Figure 16-9A is the lateral view of a dried radius from the ulnar side. The key point is that the lunate facet projects quite a bit volarly (see also Figs. 16-1 and 16-2B) and that the center of the facet is directly over the volar aspect of the radius. It is not over the center of the medullary canal. The load from the carpus places a force on the lunate facet that has a component that is distinctly volarly directed. This, combined with the extent of volar projection of the lunate facet, makes lunate rim fractures very unstable (Fig. 16-10).

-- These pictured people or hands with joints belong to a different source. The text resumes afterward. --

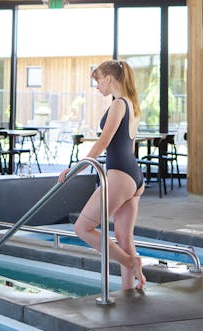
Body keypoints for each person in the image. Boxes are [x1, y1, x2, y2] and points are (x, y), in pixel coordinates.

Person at [58, 59, 146, 291]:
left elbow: (104, 141)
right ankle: (129, 290)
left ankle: (130, 262)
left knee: (82, 228)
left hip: (120, 175)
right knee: (124, 237)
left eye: (98, 81)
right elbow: (130, 146)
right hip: (134, 177)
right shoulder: (133, 105)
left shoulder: (118, 105)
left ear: (109, 79)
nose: (97, 87)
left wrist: (78, 167)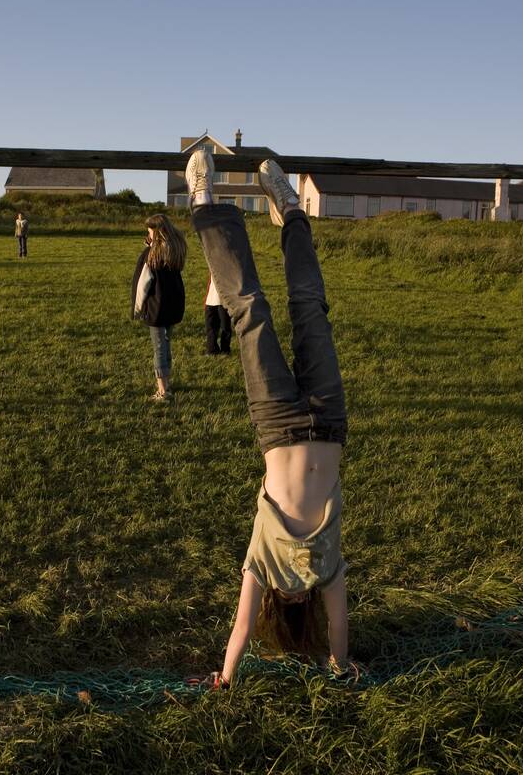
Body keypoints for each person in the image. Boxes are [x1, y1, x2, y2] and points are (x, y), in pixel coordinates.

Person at [183, 149, 350, 688]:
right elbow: (341, 621)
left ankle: (205, 202)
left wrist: (226, 676)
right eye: (309, 602)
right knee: (309, 302)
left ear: (284, 604)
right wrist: (340, 664)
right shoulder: (328, 571)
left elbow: (239, 625)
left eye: (296, 600)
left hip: (277, 424)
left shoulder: (261, 570)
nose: (302, 593)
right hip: (327, 418)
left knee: (250, 310)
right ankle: (291, 210)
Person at [131, 214, 186, 402]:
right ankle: (167, 383)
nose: (147, 233)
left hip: (156, 306)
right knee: (166, 343)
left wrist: (137, 309)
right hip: (174, 303)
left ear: (156, 231)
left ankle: (162, 391)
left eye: (149, 230)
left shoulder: (151, 255)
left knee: (159, 347)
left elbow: (143, 284)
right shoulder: (176, 249)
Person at [204, 275, 233, 355]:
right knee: (210, 326)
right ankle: (212, 350)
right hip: (210, 300)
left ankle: (225, 350)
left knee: (225, 326)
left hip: (223, 301)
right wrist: (206, 300)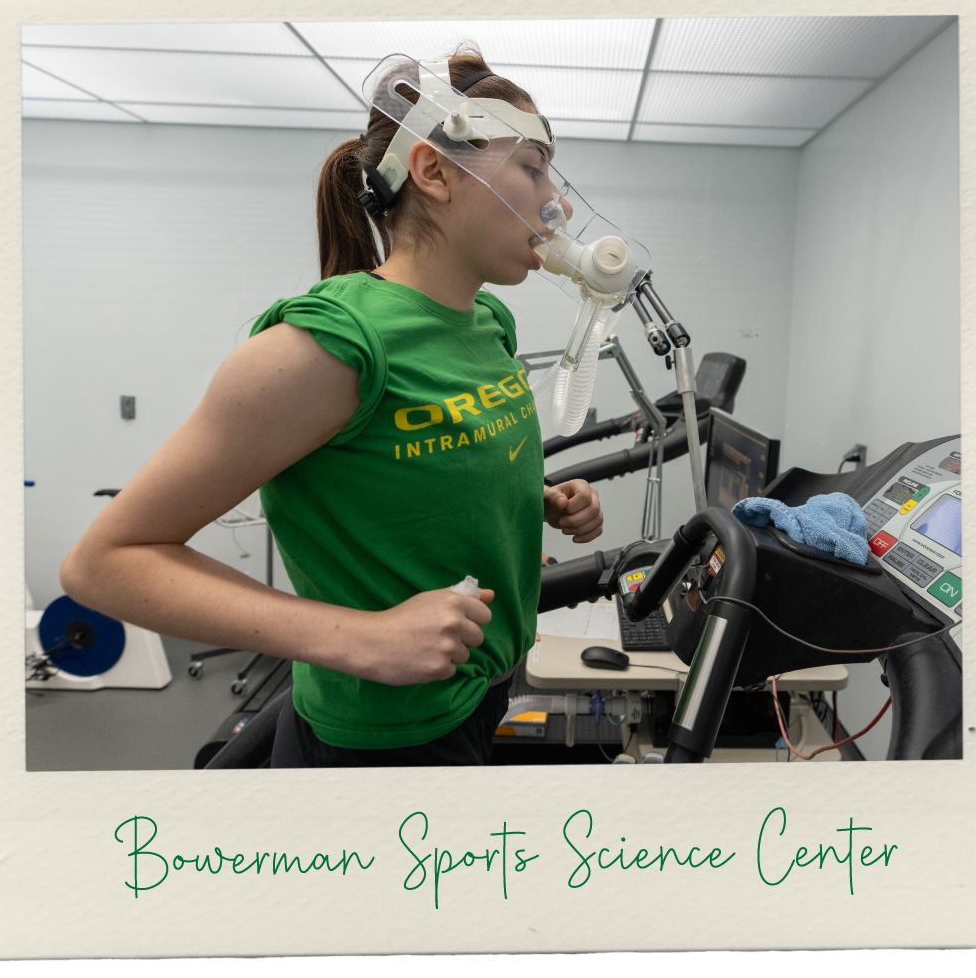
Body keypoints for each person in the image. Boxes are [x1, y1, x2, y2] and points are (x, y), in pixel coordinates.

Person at [59, 47, 604, 768]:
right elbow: (104, 563)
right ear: (434, 172)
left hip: (484, 694)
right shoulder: (330, 347)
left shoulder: (487, 323)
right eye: (532, 167)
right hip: (385, 741)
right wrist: (361, 639)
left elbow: (415, 467)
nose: (557, 202)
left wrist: (530, 497)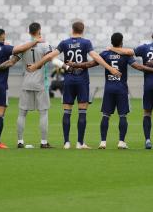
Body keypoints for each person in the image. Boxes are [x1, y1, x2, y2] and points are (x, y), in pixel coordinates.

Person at [27, 21, 121, 149]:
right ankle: (79, 143)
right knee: (82, 112)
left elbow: (50, 57)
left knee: (67, 112)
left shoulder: (65, 43)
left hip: (69, 80)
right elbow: (96, 57)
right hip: (82, 80)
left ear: (72, 29)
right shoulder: (86, 43)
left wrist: (35, 65)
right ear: (83, 30)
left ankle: (66, 143)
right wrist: (110, 68)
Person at [68, 32, 153, 149]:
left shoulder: (105, 54)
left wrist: (74, 64)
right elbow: (138, 67)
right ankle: (121, 142)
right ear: (121, 42)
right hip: (121, 89)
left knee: (105, 115)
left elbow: (89, 64)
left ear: (111, 42)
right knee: (123, 116)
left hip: (109, 88)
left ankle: (103, 142)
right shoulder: (125, 55)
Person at [0, 22, 70, 149]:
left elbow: (11, 62)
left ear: (29, 32)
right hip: (40, 83)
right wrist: (66, 66)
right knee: (43, 112)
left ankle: (20, 141)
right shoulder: (45, 45)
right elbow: (52, 59)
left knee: (22, 113)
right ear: (39, 31)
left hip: (26, 82)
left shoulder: (23, 47)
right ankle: (43, 142)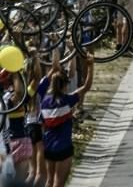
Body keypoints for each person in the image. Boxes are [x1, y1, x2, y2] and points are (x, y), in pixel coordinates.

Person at [38, 50, 94, 187]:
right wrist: (91, 66)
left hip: (48, 147)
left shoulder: (44, 102)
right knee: (59, 184)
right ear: (65, 85)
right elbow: (86, 87)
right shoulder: (67, 100)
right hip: (64, 146)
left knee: (49, 181)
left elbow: (42, 125)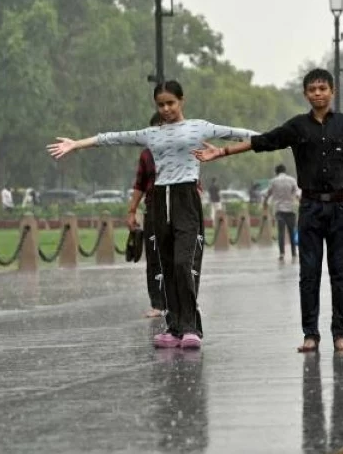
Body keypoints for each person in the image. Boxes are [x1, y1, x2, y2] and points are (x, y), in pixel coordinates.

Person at [195, 68, 343, 353]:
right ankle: (310, 335)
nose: (318, 93)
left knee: (340, 274)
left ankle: (339, 334)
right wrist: (222, 152)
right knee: (309, 273)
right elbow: (263, 141)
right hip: (310, 208)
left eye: (323, 88)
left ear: (332, 92)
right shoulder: (297, 127)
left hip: (341, 207)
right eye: (312, 89)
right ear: (305, 94)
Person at [48, 80, 258, 350]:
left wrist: (284, 138)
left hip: (185, 198)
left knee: (184, 263)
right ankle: (174, 327)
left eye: (171, 103)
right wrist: (76, 144)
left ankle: (191, 327)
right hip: (159, 199)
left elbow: (237, 133)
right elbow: (112, 138)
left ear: (182, 100)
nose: (166, 109)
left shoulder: (199, 127)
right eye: (161, 105)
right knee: (166, 265)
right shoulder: (151, 134)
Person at [126, 112, 165, 318]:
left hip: (178, 210)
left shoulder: (182, 149)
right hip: (153, 210)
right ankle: (157, 303)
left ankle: (183, 301)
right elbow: (140, 184)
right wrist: (132, 210)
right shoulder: (146, 155)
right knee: (154, 259)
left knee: (180, 259)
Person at [264, 164, 302, 261]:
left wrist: (265, 204)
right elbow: (298, 193)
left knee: (281, 232)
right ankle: (293, 252)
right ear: (285, 171)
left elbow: (267, 194)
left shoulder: (273, 181)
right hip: (291, 209)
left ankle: (282, 253)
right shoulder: (292, 180)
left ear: (276, 172)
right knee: (291, 231)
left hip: (279, 210)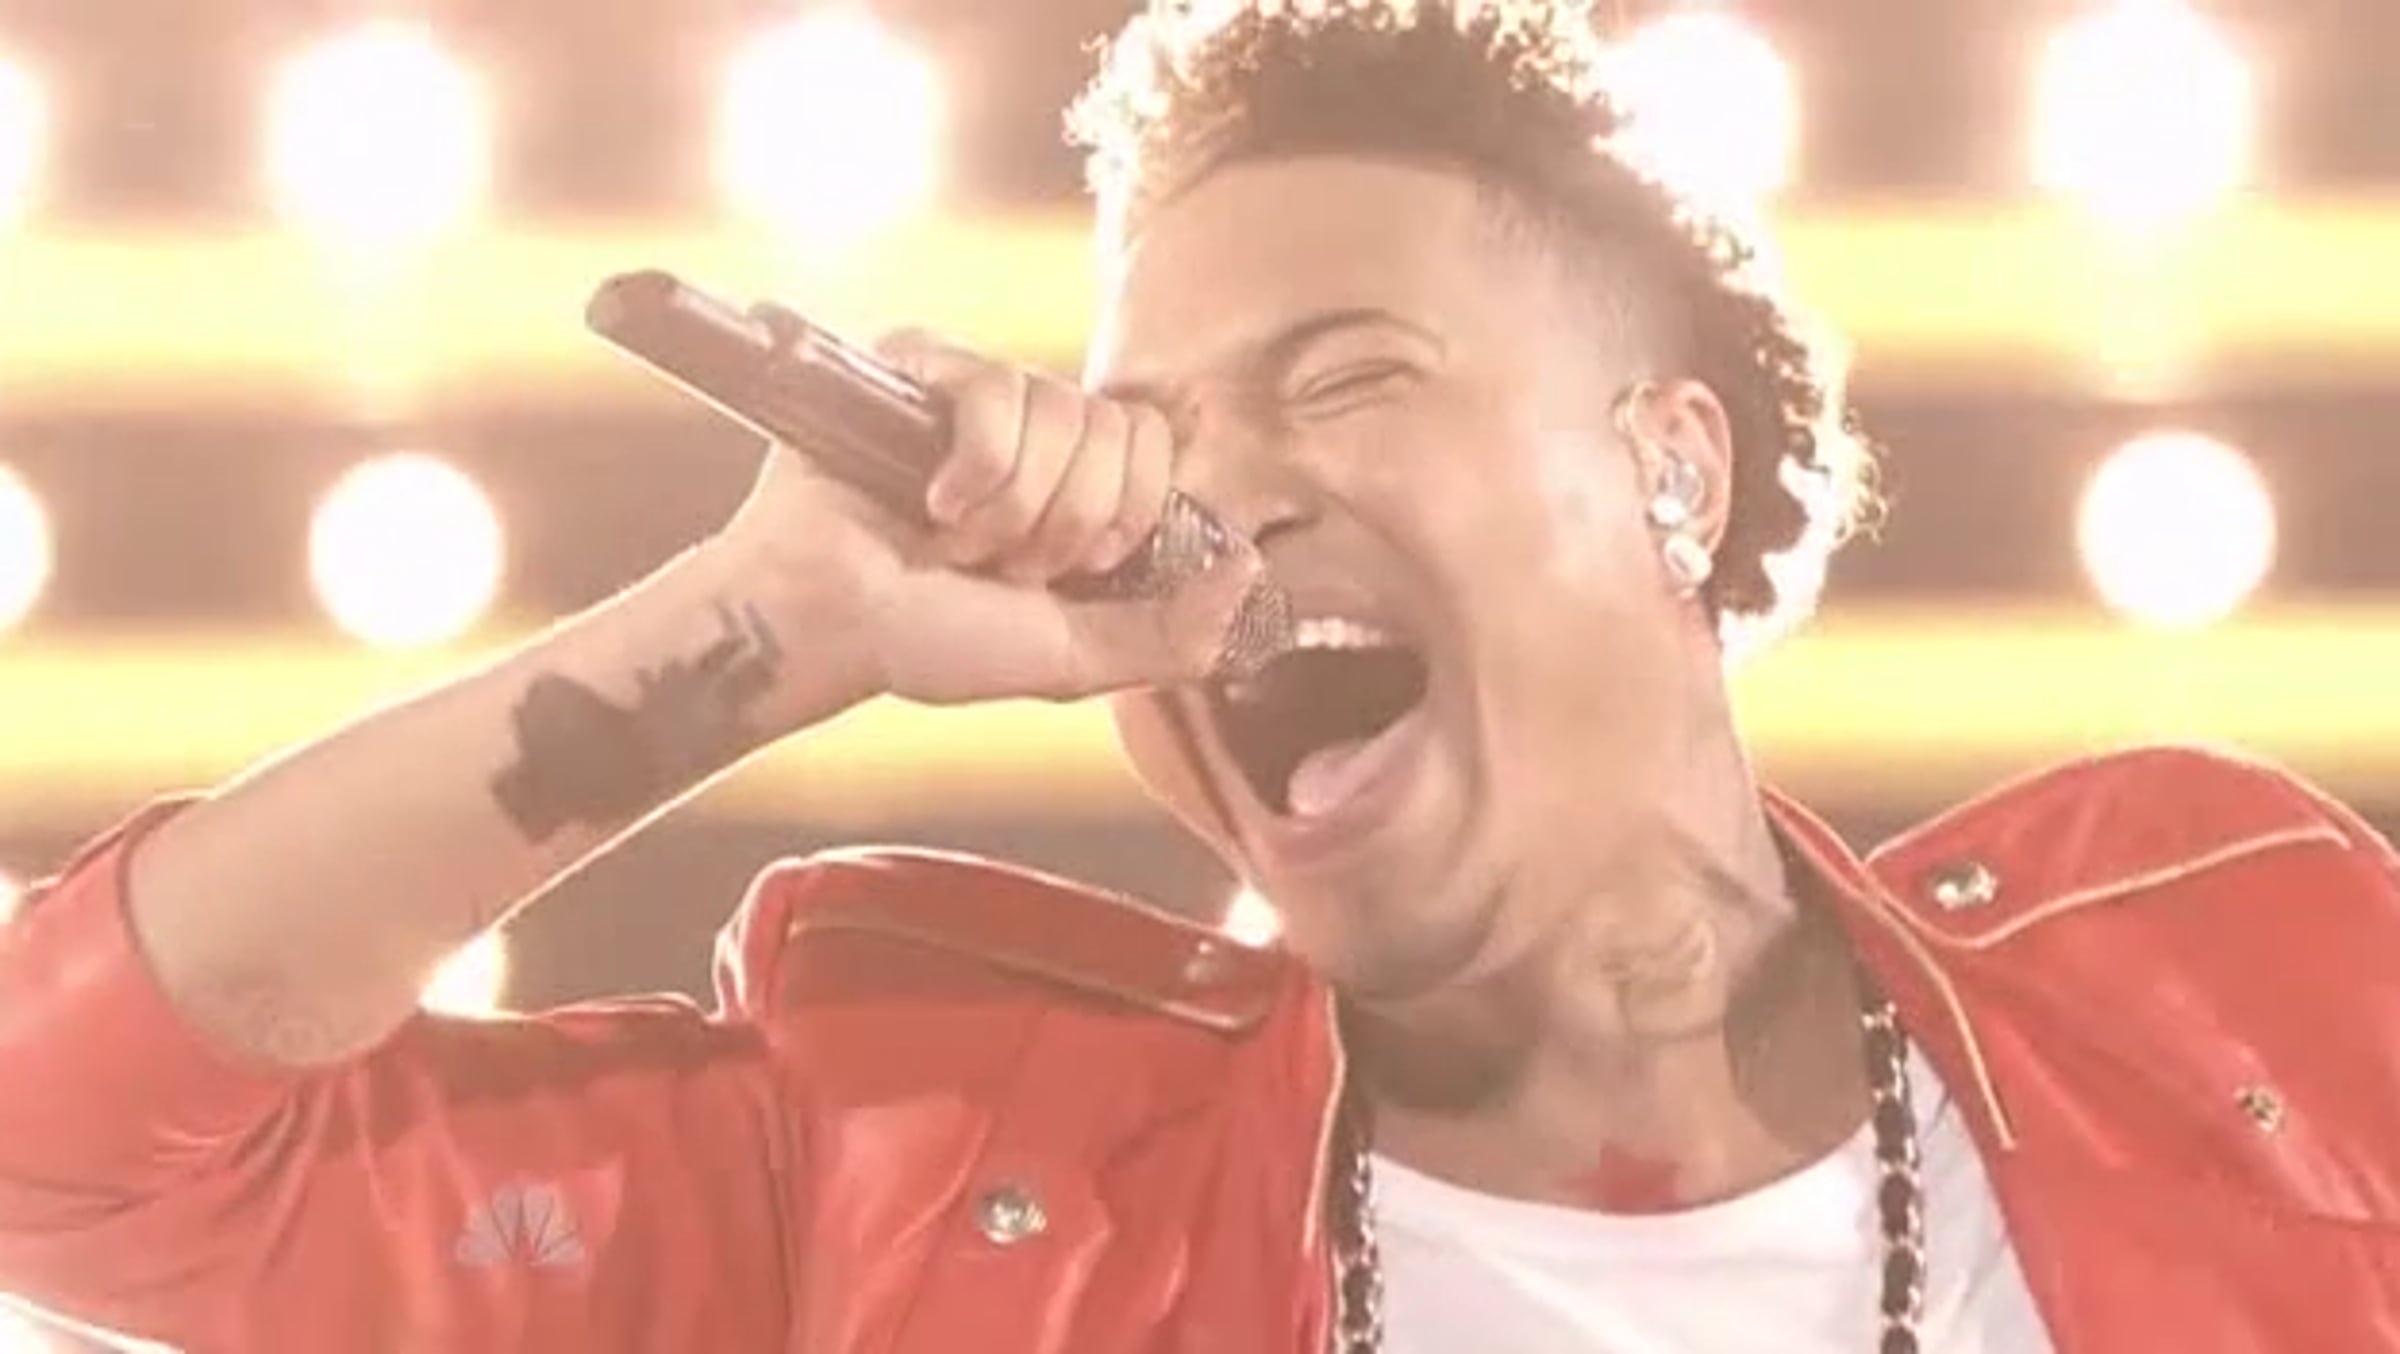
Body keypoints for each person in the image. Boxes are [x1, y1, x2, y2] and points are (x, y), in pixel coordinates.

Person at [3, 1, 2396, 1349]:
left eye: (1346, 379)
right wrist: (776, 624)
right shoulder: (920, 1164)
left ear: (1671, 468)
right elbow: (65, 1140)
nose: (1212, 503)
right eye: (1157, 434)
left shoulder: (2247, 981)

No locked volar plate extends to the volar lip of the lunate facet. The one that comes the closest is the Synthes 2.4 LCP Volar Juxta-Articular Distal Radius Plate. Most designs do not want to extend that far past the watershed line and risk injuring the flexor tendons, and how far a plate should extend distally is controversial. However, in the case of a fracture of the volar lip of the lunate facet, some kind of stabilization is required and some violation of the watershed line is needed. Various techniques have been used or proposed, including using the Synthes Juxta-Articular plate, placing a standard plate more distally, using a fragment-specific approach, or using K-wires. The effectiveness of each approach depends on the fragment size, the technique used, and the actual shape of the implant. The Synthes Juxta-Articular plate or the fragment-specific approaches are probably the most common, but each has its limitations. The Synthes plate unnecessarily extends beyond the watershed line for the scaphoid facet, which does not need support. The fragment-specific approach is less stable and more complex to apply.